RECORDS SUPPLIED.
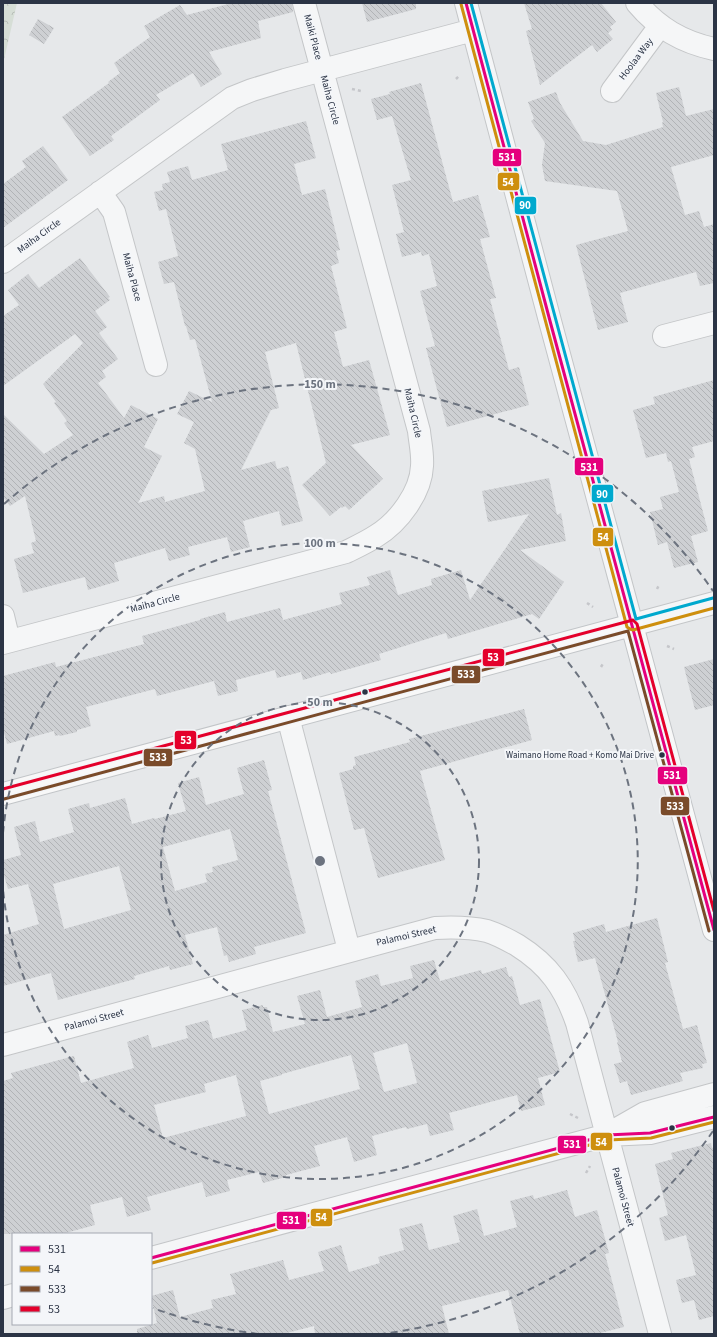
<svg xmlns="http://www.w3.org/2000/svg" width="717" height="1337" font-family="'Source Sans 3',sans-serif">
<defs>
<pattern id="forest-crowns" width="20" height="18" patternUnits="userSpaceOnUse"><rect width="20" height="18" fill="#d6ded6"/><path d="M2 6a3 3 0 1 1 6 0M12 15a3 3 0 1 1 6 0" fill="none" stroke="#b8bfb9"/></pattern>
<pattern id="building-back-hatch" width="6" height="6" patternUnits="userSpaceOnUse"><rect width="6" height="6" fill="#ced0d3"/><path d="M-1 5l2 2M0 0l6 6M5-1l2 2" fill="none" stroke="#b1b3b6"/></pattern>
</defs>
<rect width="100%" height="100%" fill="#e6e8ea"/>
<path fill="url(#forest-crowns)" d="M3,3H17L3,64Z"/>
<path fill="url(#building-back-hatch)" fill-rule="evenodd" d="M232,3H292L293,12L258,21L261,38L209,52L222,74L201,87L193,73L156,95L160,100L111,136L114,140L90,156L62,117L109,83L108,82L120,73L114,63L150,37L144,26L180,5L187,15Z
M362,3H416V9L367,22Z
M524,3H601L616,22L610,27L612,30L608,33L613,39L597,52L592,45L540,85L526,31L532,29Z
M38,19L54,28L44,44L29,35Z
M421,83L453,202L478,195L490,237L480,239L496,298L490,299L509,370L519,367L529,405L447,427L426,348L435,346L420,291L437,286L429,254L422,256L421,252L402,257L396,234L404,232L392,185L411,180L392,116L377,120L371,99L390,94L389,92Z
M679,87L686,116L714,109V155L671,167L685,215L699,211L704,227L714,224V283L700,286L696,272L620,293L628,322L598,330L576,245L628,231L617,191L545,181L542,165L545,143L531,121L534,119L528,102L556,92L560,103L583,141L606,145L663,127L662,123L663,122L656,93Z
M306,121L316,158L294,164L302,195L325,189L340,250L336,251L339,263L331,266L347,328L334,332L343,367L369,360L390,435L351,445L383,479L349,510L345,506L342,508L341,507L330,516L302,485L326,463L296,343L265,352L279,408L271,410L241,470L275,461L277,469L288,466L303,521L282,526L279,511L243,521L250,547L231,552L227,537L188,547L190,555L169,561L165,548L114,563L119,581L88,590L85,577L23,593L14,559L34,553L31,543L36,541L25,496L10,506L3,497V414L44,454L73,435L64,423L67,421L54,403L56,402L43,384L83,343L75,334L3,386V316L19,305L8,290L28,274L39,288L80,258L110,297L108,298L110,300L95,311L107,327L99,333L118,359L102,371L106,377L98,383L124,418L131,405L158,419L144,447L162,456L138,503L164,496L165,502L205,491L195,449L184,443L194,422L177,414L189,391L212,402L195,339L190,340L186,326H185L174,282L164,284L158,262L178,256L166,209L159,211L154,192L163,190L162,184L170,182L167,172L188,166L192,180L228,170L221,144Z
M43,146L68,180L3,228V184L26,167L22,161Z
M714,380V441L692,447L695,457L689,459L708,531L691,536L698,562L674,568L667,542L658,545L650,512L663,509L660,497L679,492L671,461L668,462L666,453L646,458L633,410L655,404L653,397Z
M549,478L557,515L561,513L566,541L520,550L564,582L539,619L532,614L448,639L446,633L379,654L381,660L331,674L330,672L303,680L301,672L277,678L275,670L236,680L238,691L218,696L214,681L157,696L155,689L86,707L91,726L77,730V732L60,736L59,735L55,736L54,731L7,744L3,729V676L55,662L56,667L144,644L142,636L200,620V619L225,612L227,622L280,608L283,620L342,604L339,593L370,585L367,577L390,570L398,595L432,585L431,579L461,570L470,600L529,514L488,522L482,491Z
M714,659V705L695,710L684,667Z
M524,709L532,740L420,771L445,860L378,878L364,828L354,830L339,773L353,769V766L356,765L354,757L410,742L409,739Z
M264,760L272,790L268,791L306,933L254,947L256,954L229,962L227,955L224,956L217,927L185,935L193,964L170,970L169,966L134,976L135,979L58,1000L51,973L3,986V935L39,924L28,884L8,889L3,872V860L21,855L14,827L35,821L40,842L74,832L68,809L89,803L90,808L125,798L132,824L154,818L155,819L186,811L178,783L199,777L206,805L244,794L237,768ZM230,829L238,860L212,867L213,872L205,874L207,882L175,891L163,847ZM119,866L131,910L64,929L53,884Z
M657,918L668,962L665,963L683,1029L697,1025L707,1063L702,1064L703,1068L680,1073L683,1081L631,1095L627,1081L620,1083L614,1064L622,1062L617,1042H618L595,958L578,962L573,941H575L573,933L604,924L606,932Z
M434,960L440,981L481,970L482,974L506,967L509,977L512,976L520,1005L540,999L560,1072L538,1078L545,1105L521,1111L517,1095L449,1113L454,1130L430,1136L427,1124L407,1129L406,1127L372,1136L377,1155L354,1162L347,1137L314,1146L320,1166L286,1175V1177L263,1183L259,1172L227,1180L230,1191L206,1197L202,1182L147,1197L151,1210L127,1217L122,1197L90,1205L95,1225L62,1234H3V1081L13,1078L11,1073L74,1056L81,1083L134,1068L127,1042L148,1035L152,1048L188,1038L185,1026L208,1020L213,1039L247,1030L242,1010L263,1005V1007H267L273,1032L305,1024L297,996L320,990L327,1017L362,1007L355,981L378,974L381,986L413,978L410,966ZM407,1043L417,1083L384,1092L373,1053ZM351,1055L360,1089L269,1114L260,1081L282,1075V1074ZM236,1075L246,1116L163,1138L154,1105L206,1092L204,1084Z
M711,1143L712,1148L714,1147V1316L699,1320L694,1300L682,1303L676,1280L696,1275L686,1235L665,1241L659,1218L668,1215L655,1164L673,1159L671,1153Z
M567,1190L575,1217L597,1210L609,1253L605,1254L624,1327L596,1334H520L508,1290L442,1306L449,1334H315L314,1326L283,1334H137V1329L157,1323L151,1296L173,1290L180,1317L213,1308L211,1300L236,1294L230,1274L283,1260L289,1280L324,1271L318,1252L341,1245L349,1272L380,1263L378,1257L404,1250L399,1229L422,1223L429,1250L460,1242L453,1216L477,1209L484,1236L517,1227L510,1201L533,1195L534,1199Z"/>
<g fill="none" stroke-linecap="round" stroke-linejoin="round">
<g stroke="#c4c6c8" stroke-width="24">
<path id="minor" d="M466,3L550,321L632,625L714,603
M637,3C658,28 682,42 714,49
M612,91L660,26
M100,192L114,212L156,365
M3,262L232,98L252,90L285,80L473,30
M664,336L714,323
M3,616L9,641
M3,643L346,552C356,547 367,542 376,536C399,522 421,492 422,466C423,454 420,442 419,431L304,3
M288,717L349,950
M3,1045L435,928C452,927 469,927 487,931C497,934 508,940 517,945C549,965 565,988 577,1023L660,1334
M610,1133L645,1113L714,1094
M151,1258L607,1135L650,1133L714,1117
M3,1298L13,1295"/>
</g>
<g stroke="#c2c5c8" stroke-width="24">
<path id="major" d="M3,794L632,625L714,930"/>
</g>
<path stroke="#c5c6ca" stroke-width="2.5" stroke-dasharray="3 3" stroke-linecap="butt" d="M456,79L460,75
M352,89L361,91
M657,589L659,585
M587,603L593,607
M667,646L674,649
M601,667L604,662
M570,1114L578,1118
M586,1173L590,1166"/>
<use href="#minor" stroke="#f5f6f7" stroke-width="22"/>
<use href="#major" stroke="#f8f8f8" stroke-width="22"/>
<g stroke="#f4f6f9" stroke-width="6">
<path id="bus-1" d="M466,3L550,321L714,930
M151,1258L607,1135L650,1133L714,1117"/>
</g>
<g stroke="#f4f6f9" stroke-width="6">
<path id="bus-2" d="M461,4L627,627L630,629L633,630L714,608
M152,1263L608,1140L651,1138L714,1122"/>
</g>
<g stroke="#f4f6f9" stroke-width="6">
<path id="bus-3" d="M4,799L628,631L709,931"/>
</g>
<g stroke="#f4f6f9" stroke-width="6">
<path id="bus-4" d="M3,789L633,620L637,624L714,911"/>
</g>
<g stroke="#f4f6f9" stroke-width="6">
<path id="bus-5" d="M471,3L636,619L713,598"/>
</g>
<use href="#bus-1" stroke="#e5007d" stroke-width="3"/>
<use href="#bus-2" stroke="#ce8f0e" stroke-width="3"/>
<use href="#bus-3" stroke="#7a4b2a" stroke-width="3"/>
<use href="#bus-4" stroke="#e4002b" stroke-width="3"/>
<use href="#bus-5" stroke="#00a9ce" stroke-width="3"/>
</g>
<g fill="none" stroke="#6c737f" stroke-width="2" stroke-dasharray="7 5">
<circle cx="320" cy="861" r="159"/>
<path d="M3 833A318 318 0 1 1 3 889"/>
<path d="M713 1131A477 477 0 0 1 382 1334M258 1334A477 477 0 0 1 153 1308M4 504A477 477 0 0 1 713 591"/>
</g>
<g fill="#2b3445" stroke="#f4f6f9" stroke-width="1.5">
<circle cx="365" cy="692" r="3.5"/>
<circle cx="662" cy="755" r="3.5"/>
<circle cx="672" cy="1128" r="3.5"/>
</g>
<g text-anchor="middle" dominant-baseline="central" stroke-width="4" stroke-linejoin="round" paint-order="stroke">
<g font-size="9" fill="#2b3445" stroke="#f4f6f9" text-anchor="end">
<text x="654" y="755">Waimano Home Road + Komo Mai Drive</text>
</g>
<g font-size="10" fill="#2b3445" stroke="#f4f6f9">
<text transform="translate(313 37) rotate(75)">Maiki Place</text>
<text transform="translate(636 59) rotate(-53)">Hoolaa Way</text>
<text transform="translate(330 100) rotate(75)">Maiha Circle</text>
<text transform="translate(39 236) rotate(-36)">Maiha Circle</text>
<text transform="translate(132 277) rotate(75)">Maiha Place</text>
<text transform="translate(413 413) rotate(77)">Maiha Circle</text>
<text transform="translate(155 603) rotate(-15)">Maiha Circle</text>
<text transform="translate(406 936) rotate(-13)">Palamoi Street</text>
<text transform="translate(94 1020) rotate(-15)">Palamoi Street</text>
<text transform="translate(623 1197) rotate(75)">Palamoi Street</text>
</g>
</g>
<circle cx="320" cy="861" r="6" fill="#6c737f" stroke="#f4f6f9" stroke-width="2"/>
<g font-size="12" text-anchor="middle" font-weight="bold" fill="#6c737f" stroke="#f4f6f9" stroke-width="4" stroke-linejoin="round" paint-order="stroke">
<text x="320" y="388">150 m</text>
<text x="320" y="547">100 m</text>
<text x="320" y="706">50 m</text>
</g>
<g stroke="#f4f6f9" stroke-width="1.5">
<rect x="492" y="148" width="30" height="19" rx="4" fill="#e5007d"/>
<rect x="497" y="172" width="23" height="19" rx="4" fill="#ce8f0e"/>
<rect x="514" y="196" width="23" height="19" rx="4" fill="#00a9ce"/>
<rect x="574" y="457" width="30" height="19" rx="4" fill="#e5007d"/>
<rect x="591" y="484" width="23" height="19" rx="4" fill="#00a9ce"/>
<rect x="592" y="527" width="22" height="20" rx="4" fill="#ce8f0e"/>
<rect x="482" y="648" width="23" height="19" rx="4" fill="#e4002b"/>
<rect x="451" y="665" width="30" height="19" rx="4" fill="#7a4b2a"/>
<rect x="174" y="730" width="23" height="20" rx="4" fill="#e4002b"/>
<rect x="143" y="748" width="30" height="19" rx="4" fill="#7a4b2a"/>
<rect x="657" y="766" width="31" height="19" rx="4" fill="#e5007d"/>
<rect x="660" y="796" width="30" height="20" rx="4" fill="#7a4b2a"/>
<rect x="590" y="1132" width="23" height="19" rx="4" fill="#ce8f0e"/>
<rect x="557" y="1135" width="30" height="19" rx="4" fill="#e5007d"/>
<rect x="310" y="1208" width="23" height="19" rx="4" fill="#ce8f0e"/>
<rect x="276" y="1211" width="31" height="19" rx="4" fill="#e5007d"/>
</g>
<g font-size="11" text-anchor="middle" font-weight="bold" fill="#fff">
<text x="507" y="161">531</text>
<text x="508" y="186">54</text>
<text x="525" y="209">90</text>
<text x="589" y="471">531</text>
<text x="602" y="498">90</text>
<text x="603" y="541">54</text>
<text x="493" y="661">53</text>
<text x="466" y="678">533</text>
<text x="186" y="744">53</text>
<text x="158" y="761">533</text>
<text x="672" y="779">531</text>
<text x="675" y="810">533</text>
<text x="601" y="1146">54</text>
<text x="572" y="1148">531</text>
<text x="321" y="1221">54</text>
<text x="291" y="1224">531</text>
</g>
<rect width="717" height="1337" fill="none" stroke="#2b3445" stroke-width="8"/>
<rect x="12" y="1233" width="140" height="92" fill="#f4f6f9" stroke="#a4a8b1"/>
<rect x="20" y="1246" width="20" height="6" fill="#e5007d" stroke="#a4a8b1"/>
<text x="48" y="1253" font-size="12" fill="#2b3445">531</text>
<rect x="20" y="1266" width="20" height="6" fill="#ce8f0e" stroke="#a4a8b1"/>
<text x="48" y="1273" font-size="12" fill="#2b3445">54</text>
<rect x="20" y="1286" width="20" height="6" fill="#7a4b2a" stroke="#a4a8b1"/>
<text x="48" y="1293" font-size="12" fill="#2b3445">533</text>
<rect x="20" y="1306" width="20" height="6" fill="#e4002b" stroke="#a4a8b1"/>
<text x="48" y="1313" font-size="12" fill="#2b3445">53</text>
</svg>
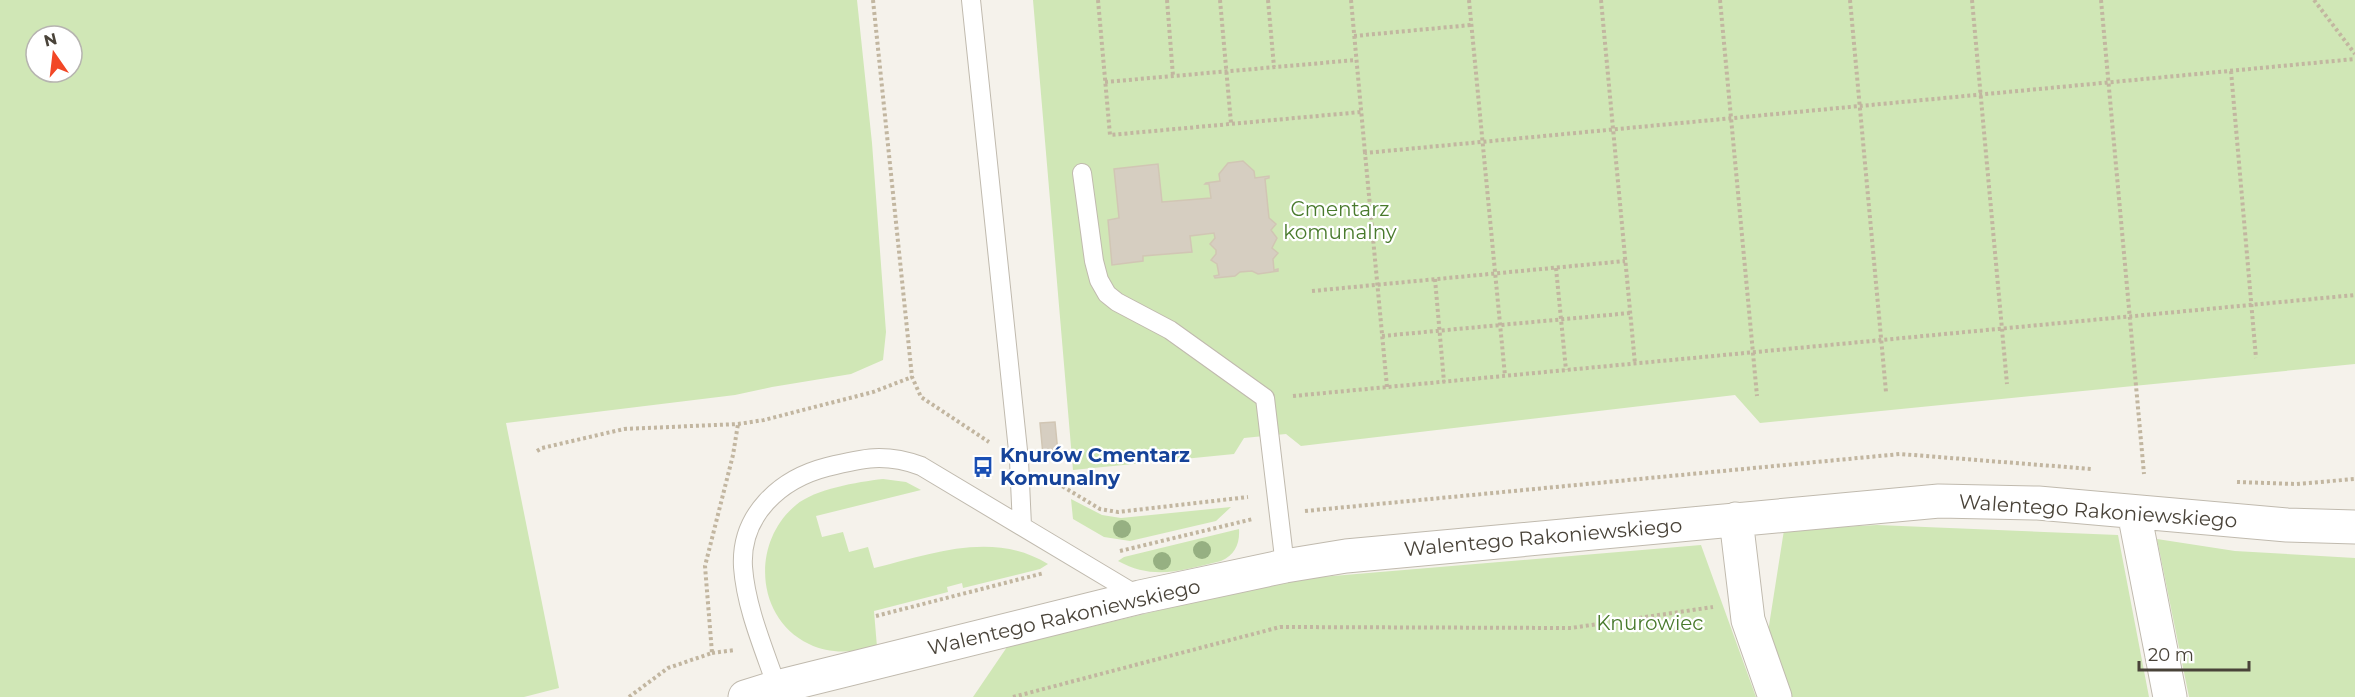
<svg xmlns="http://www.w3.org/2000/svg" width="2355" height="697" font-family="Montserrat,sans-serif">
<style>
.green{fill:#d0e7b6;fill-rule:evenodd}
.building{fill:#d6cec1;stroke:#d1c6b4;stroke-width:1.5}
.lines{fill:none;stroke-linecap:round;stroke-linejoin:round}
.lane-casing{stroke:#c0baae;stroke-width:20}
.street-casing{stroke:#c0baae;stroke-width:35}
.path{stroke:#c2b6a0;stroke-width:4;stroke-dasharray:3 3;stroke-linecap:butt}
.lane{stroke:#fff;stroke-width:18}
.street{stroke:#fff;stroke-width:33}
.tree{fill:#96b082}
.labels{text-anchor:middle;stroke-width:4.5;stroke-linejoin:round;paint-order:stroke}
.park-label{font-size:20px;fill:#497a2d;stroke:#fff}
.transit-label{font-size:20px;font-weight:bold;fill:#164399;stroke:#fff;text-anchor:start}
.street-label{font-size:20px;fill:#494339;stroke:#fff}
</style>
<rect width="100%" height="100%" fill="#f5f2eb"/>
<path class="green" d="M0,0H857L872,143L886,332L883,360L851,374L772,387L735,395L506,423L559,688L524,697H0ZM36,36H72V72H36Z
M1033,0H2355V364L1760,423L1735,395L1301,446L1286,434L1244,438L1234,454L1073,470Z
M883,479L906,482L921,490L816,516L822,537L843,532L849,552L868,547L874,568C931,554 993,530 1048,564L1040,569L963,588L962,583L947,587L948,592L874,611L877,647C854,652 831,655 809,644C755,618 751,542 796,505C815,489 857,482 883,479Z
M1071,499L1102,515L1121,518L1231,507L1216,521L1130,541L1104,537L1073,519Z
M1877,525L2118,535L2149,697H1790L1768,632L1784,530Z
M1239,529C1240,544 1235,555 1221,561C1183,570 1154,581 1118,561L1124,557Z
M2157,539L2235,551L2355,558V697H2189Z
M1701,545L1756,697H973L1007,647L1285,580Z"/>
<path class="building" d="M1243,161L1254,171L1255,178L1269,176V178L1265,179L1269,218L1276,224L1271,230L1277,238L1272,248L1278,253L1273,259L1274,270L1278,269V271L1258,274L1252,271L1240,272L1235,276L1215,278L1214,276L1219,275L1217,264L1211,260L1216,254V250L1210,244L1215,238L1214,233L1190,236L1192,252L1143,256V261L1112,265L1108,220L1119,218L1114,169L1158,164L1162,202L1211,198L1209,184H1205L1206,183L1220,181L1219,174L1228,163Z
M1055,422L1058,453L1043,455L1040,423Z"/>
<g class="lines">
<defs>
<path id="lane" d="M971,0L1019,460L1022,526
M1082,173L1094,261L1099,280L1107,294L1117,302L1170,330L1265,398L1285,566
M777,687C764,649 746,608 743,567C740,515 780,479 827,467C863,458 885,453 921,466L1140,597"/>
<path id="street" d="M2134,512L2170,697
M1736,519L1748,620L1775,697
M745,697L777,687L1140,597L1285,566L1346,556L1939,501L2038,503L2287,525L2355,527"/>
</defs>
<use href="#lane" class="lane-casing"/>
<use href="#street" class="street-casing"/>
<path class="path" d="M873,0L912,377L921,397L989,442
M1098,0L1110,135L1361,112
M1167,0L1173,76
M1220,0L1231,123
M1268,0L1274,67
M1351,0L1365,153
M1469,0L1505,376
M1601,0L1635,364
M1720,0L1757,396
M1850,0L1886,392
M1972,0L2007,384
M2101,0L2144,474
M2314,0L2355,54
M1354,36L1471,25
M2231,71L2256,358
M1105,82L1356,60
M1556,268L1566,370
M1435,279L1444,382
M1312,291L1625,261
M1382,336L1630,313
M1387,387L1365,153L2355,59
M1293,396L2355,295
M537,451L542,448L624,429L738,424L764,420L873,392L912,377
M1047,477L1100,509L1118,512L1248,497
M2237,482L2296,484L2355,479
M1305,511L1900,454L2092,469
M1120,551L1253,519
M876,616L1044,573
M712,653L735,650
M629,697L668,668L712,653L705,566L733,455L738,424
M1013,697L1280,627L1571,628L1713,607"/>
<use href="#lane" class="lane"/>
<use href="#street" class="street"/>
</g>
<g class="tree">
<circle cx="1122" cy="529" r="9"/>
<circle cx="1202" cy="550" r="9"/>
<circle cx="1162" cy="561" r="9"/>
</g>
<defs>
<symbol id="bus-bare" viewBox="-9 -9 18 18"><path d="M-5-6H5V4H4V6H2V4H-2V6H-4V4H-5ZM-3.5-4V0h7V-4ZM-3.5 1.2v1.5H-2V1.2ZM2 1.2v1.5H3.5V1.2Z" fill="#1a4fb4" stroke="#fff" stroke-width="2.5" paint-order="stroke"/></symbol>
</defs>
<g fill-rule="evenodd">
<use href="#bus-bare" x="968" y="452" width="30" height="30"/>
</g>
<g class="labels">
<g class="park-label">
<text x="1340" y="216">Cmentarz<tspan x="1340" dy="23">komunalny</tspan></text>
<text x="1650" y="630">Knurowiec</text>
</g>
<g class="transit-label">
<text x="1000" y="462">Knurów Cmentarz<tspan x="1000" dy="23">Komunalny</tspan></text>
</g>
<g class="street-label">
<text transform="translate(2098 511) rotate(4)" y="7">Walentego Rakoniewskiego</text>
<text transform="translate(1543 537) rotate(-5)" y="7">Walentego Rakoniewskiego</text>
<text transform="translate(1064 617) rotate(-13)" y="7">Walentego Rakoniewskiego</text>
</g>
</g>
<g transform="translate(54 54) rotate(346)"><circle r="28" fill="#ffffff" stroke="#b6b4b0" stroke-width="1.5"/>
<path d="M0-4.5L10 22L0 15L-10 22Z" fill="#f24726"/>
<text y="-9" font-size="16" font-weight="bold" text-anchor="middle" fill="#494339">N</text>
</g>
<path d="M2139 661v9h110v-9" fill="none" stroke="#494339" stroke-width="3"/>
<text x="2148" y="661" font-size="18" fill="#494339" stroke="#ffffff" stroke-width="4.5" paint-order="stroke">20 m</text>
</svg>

THE PROBLEM. From the material above, copy each line that includes the word "lines".

ANSWER FOR THIS EXERCISE.
.lines{fill:none;stroke-linecap:round;stroke-linejoin:round}
<g class="lines">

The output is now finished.